For the centerpieces, I incorporated horseshoes from my own horse, George, painted copper. And a different brand of bourbon bottle was used as a center vase for each centerpiece.
We had a memorial table in the tent with a picture and a candle for each of the people we’ve lost but wished were there, particularly both of our mothers.
I incorporated the use of some plaid fabric a couple of places (on the backs of our mr and mrs chairs at the reception, on the bouquets and Boutonnières, tied to the mule mug handles that lined the aisle way) because Jason’s mothers side of the family is Scottish and the Stewart hunting plaid is the family tartan.
Our venue was my aunt Tacys property, my happy place growing up.
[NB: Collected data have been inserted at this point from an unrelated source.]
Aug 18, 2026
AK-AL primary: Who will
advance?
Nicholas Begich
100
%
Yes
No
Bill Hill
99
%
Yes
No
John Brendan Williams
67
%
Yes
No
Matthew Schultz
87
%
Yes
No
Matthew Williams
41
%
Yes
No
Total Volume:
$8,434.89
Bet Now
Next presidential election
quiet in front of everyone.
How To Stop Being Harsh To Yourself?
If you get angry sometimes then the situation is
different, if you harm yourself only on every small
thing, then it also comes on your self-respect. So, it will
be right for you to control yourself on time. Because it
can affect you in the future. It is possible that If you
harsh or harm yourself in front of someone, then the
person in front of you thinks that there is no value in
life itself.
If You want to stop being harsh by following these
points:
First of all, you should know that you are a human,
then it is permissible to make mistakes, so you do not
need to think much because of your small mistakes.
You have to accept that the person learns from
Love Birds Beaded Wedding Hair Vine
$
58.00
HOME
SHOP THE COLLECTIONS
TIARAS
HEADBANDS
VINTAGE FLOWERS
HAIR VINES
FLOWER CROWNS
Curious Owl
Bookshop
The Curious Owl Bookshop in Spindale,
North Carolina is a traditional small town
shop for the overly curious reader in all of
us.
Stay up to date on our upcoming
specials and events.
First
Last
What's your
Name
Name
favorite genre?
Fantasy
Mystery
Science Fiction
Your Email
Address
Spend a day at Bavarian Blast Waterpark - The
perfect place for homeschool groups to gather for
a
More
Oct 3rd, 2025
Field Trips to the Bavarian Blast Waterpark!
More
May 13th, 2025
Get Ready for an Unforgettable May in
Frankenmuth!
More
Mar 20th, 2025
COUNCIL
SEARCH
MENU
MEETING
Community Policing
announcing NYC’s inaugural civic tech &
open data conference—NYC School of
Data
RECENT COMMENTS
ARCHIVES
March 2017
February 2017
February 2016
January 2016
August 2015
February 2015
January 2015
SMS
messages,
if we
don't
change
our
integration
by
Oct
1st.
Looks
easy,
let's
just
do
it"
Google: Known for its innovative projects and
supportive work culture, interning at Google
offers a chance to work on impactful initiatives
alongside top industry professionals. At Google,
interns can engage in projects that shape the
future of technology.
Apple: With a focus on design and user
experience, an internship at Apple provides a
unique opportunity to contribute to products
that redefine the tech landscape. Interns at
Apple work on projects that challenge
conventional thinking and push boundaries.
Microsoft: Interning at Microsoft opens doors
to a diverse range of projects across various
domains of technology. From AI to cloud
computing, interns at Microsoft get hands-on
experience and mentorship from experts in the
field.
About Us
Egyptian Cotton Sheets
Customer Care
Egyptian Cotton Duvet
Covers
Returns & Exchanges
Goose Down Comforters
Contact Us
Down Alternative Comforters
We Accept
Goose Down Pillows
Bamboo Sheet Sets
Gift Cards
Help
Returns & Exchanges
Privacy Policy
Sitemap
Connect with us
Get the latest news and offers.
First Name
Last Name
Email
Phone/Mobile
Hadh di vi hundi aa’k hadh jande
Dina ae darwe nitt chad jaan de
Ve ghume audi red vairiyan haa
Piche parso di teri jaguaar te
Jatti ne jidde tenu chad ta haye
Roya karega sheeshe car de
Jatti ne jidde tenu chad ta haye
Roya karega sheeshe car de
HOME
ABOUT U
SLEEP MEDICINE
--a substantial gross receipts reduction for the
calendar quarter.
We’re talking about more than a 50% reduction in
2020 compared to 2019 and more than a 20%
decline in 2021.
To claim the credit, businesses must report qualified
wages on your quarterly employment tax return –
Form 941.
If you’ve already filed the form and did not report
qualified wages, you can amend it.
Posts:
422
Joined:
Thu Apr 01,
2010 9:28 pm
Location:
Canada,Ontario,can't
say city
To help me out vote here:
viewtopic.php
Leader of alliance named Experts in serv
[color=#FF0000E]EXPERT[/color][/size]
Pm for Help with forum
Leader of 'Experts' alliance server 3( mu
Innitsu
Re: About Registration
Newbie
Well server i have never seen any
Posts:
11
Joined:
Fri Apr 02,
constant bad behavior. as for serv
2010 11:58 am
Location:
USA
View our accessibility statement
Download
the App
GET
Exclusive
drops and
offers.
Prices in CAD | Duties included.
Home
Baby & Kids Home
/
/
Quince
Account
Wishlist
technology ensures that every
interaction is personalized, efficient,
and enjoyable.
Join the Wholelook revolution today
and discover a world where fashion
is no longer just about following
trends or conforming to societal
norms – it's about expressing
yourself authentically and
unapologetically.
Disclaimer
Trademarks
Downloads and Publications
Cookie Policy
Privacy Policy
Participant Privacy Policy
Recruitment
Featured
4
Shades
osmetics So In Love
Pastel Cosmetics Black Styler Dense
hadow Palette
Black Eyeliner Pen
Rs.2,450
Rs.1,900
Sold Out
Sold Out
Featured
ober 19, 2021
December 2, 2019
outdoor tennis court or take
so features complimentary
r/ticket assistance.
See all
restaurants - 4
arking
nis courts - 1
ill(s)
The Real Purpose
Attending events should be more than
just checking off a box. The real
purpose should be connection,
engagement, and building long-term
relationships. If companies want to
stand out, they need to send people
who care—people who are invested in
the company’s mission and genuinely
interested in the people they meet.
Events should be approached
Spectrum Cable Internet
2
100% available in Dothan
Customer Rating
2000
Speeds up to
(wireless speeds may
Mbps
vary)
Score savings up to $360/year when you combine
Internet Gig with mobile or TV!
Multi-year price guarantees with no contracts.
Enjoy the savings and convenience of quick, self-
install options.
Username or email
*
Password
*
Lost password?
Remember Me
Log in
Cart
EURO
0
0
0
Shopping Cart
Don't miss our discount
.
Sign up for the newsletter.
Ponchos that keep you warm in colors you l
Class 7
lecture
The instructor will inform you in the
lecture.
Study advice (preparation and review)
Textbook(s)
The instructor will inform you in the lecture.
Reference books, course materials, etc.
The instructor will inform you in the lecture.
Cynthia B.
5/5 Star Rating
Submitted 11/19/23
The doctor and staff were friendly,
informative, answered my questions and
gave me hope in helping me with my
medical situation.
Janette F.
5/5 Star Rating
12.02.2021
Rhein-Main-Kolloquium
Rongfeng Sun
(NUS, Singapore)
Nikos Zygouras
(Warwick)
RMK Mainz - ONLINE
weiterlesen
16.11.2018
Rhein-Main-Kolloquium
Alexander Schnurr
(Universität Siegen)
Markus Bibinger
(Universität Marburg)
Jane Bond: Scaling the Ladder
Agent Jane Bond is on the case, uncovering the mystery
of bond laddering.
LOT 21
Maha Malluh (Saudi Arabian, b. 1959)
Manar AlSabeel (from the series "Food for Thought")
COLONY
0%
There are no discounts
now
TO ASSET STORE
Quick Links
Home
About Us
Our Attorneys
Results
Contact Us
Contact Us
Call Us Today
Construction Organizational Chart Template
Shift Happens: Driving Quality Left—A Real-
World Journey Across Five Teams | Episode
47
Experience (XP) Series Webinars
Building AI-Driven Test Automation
She helped raise me and graciously offered us the farm for our special day.
The flowers came from Hazelfield Farm, who’s owner Teresa and daughter Sayward, the bride has known her whole life, as close friends of Tacy. Sayward actually used to babysit me and my brother when we were young. They used peonies in the arrangements because they were the mother of the brides favorite flower and is now the brides favorite flower. 🙂
It rained, so my Bridal party worked all day the day before to clear out the old tobacco barn on the property and set it up for the ceremony. It looked fantastic and was all due to their hard work.
Jason and I decided to buy each other unique wedding rings without the other person knowing what it looked like. He got mine made by an artist in Colorado who crafted white gold on molds of twigs and leaves. He got a teal diamond chip put in it as a “dewdrop” because teal is my favorite color. He said he wanted to get me an elvish looking ring because I love Lord of the Rings so much.
His ring was made by an artist in North Carolina who specializes in wooden rings. It’s chestnut and sterling, made from the stock of a 1903 Springfield rifle, which was the main gun used by American troops in WWI. It was also the gun used by Teddy Roosevelt on his African safaris and during his time as a Rough Rider. Jason’s hero is Teddy Roosevelt. It’s also got a strip of epoxied wool olive drab from a WWI uniform on one side. It’s the ultimate history ring for my husband who is an archeologist and history buff.
We cut the cake with a trowel (don’t worry, it was new) as a nod to his love of archeology.”
Halle’s (my daughter/assistant) favorite Jason quote from the day: turning to his bride as she follows him into the woods “fancy meeting you here!”
And my favorite Jason quote: to me as I was tromping through the mud and rain “whatever she’s paying you, it’s not enough.”